Friday, November 7, 2014

Perfect Alli: July 5, 2013

Alli: July 5, 2013


I’m riding back to the Cities with Thor from Sarah’s family’s cabin in northern Minnesota. I wanted to stay until the weekend like the rest of the group, but I have to work this afternoon and if I miss work my mother will never let it go. Thor wanted to ride together and since he doesn’t have to work, he may head back to the cabin after he drops me off. It’s not that far that I feel too much guilt about the drive. My guilt stems from what Thor said last night.

“We should get our own place on this lake someday.”

Whoa. It stopped me in my tracks. I’m not sure if he was just blabbering because we had been drinking and were in a boat in the middle of the lake watching fireworks or if he was making plans for the future. Who knows where I will be a year from now if I don’t get into the U’s medical school, let alone five years from now. Normally I would have blown off a comment like that, but after Thor’s brother told me last week that I need to end the relationship before Thor gets hurt, I’m a bit more sensitive about him making future plans. I don’t want to hurt him.

When I first met him, he seemed so confident and smooth that I was surprised he was even interested in me. Usually, hot guys don’t even give me a second look once I open my mouth. It’s not that I’m not decent looking. I can hold my own mostly and I have lady-parts. I’m just focused and I think they see me as too much work. That’s why I usually go for geeks. They seem more willing to see past my career fixation. Maybe it’s because they have their own goals or maybe it's because they’re not used to women talking to them.

The smile on my face provokes Thor to ask, “Who are you texting?”

“No one. I’m on Tumblr, just blogging. It helps me think.”

“Think? About last night?” He winks at me and his face lights with amusement.

“You are so full of yourself.”

“I have a right to be, don’t I?” He returns his eyes to the road as if his question is rhetorical.

“I suppose you do,” I admit even though I didn’t need to answer. I can feel the blush on my cheeks burn down my neck, thinking about what happened after the fireworks ended and I’m glad he is no longer looking at me.

“Do you want to come over after you get off work?”

“I thought that you were going back up to the lake.”

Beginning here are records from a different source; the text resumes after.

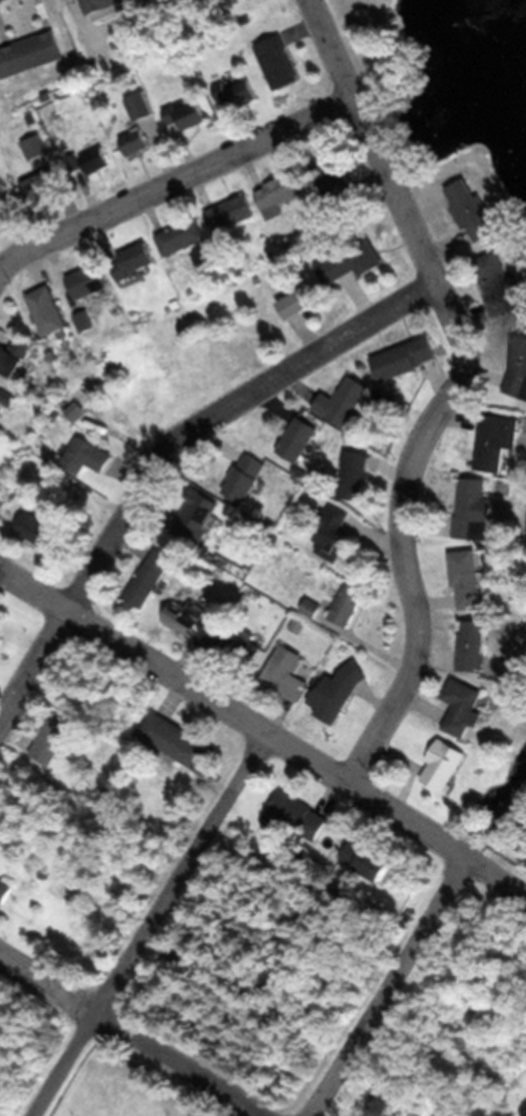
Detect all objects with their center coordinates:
building: (107, 5)
building: (29, 54)
building: (273, 54)
building: (236, 92)
building: (140, 106)
building: (185, 116)
building: (134, 143)
building: (36, 148)
building: (95, 161)
road: (174, 180)
building: (334, 181)
building: (40, 184)
building: (280, 193)
building: (476, 211)
building: (230, 214)
building: (182, 237)
building: (352, 260)
building: (133, 261)
building: (91, 281)
building: (501, 285)
building: (299, 304)
building: (49, 311)
building: (84, 321)
building: (16, 356)
building: (404, 359)
building: (517, 369)
road: (453, 390)
building: (344, 402)
building: (75, 410)
building: (0, 433)
building: (297, 438)
building: (496, 442)
building: (86, 456)
road: (170, 456)
building: (353, 474)
building: (245, 477)
building: (474, 510)
building: (196, 515)
building: (333, 525)
building: (41, 531)
building: (149, 576)
building: (467, 576)
building: (346, 605)
building: (311, 606)
building: (199, 619)
building: (0, 636)
building: (237, 643)
building: (471, 645)
building: (285, 672)
road: (174, 674)
building: (337, 690)
building: (462, 705)
building: (54, 736)
building: (175, 740)
building: (443, 763)
building: (298, 815)
road: (435, 838)
building: (368, 860)
building: (4, 891)
road: (149, 923)
road: (385, 985)
road: (131, 1030)

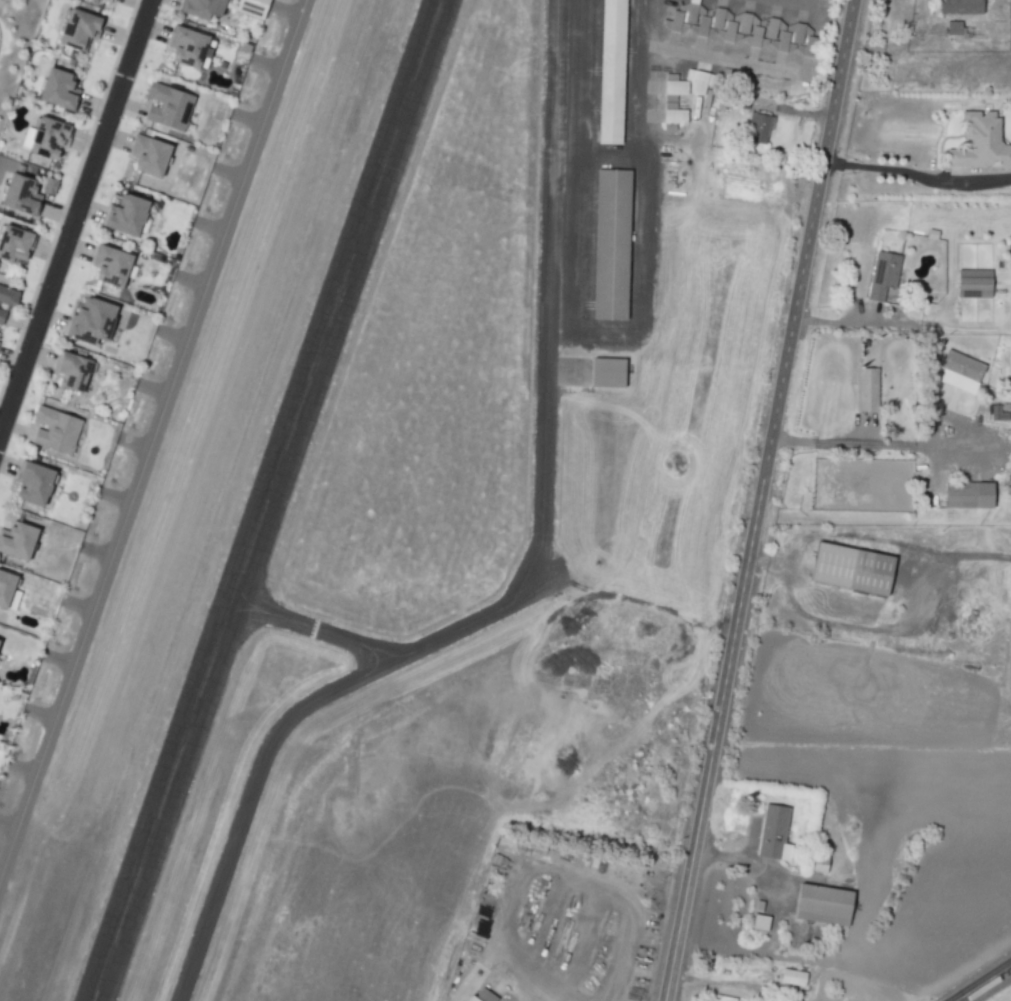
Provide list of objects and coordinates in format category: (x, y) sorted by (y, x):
building: (108, 1)
road: (805, 3)
road: (135, 5)
building: (958, 7)
building: (204, 8)
building: (258, 8)
airport hangar: (691, 13)
building: (691, 13)
airport hangar: (718, 17)
building: (718, 17)
airport hangar: (745, 22)
building: (745, 22)
road: (646, 24)
airport hangar: (676, 24)
building: (676, 24)
airport hangar: (772, 27)
building: (772, 27)
building: (951, 28)
airport hangar: (702, 29)
building: (702, 29)
building: (79, 30)
road: (153, 30)
airport hangar: (799, 32)
building: (799, 32)
airport hangar: (729, 35)
building: (729, 35)
road: (121, 37)
airport hangar: (756, 39)
building: (756, 39)
airport hangar: (782, 44)
building: (782, 44)
building: (188, 49)
airport hangar: (809, 51)
building: (809, 51)
park: (15, 60)
road: (728, 62)
airport hangar: (614, 74)
building: (614, 74)
airport hangar: (701, 81)
building: (701, 81)
airport hangar: (674, 89)
building: (674, 89)
building: (58, 90)
road: (128, 104)
building: (169, 107)
road: (98, 109)
airport hangar: (673, 120)
building: (673, 120)
airport hangar: (759, 127)
building: (759, 127)
building: (47, 139)
road: (115, 140)
road: (87, 143)
building: (978, 143)
building: (149, 157)
road: (916, 174)
building: (20, 197)
road: (94, 209)
airport hangar: (678, 213)
building: (678, 213)
road: (59, 214)
building: (127, 217)
road: (76, 221)
building: (13, 246)
road: (79, 248)
airport hangar: (615, 249)
building: (615, 249)
road: (49, 252)
building: (111, 268)
building: (881, 277)
building: (971, 284)
building: (8, 298)
building: (2, 319)
road: (56, 319)
road: (845, 319)
road: (24, 323)
building: (92, 324)
building: (0, 343)
road: (43, 355)
road: (13, 360)
building: (603, 372)
building: (957, 372)
building: (72, 373)
building: (865, 389)
building: (996, 414)
airport taxiway: (148, 424)
road: (19, 430)
building: (57, 430)
road: (1, 436)
road: (879, 443)
airport taxiway: (157, 453)
road: (9, 466)
building: (34, 483)
building: (965, 495)
airport runway: (248, 500)
airport runway: (286, 500)
road: (759, 500)
airport: (426, 515)
building: (18, 541)
building: (853, 569)
airport taxiway: (569, 585)
building: (6, 588)
airport taxiway: (356, 631)
building: (772, 833)
building: (818, 863)
road: (756, 869)
building: (819, 905)
building: (758, 922)
building: (790, 977)
road: (984, 983)
building: (722, 998)
building: (473, 999)
crop: (1010, 1000)

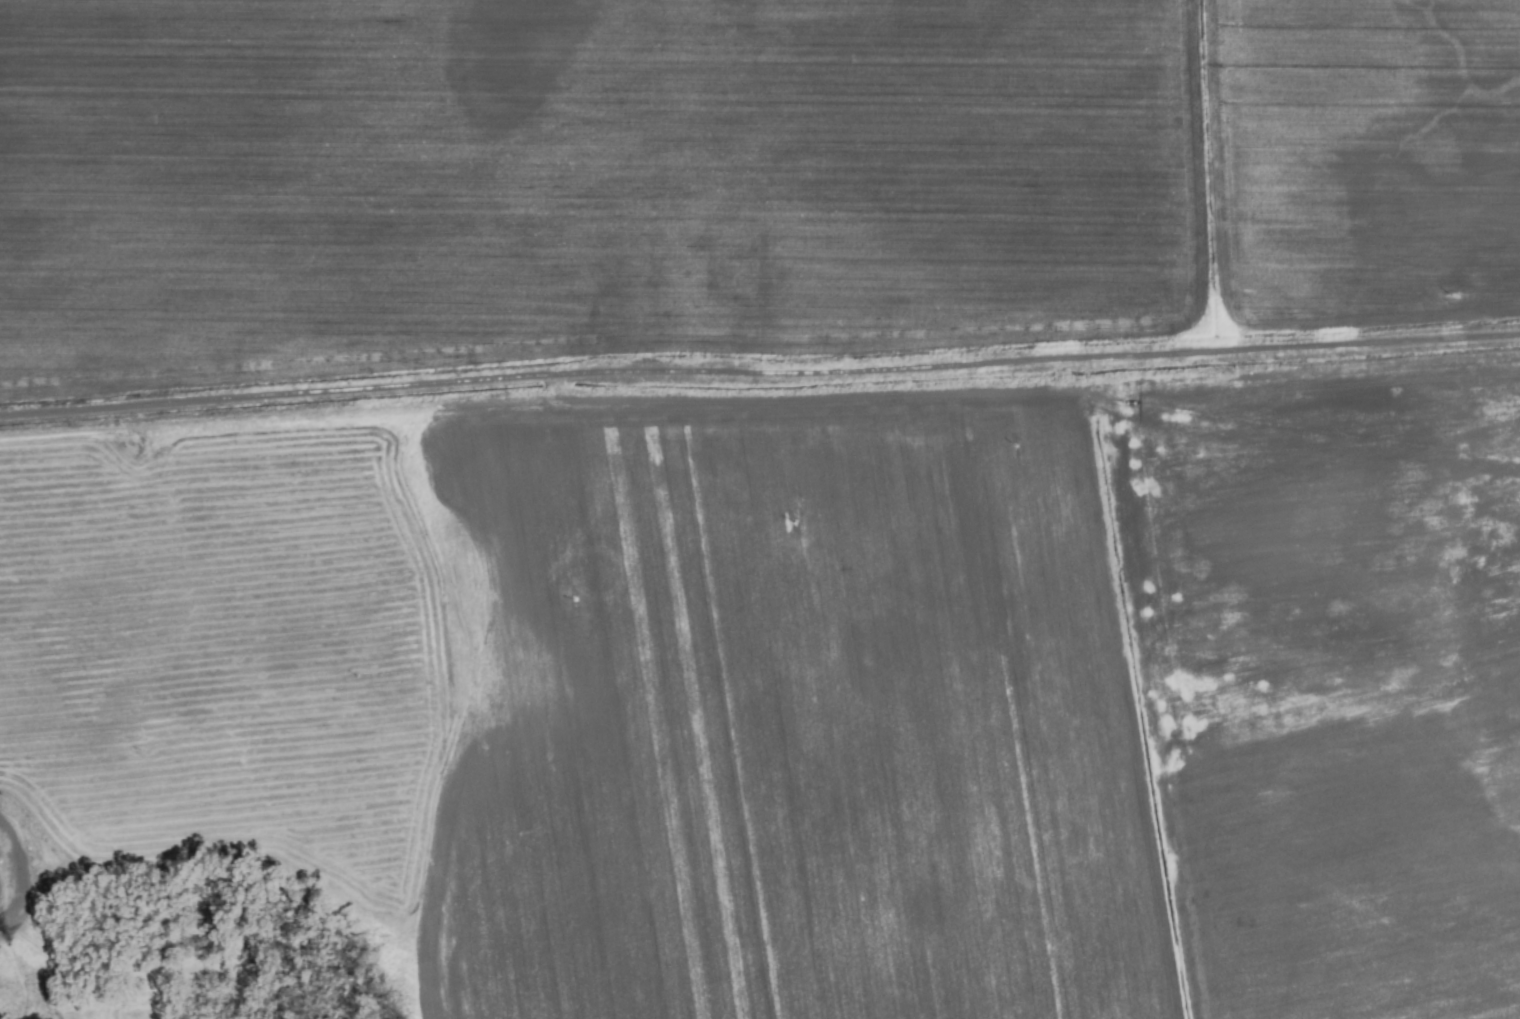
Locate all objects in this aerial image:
road: (759, 373)
crop: (760, 509)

He grunts skeptically. “There’s nothing there for me if you’re not there. Besides I’d be the only one without a date.”

“Sarah doesn’t have a date.” I blurt out, not wanting him to hook up with Sarah, but to prove a point that he wouldn’t be the only single.

“She is cute. But I think Jeff’s sister is a little too obsessed with the Internet guy to even notice I’m there. I’d be stuck talking to myself.”

He was right. Now that Sarah and Will were actually talking on the phone, she was even more distracted than usual. She seemed dazed last night—which is not her. She kept checking her phone and complaining about the terrible cell service on the lake. Then after the fireworks, she drove into town to make a call. We all knew who she was calling.

“Do you want to come over or not?”

“Sure, but I can’t stay. My parents know the girls are all up at the lake and that means I don’t have an excuse for staying out all night.”

“You are an adult. Just tell them you’re staying at my apartment.” He says it as if nothing could be simpler. He looks over at me and he knows right away. I tried to look away but he caught my expression. “You haven’t told them about me, have you?”

I let out a deep breath and stumble over my words. “I…you…It wouldn’t make it easier to for me to stay over. They’re not going to approve of you.”

“So I’m not good enough for your parents? What, I need a Harvard degree or just need a Ph.D. behind my name?”

Damn. That’s not what I meant. “No, they’re not going to approve of any guy I’m with until I'm in my final year of residency.”

“Well, you’re going to have to introduce me at some point. I can wait until the end of summer when you’re back at school and no longer under their roof, but I am going to meet them.”

There it was—more future plans. Do I plant the seed about the breakup or do I ignore his comment? I wait a beat too long to respond and he adds, “You don’t want them to meet me ever, do you?”

This time I’m quick to respond. “It’s for your own protection. Really it won’t be pretty.” Then I laugh to make light of my words.

“Well you’re coming to my parents for Thanksgiving weekend, so you better think up a good lie to tell your parents by then.” His words have a bitter undertone and the determined look on his face tells me that he’s going to find a way to meet my parents. He’ll make it look like an accident—probably stop over unexpectedly and say that he thought that they wouldn’t be home. Then he gets what he wants and I can’t get mad.

“If we’re still together then,” I say and I don’t know if I'm planting the seed or if I'm just conveying how serious I am about me not wanting him to meet them. The rest of the ride is pretty silent. I want to know what he’s thinking, but I’m too afraid to ask. Maybe I’ll go home after work and give us both a night to process the conversation.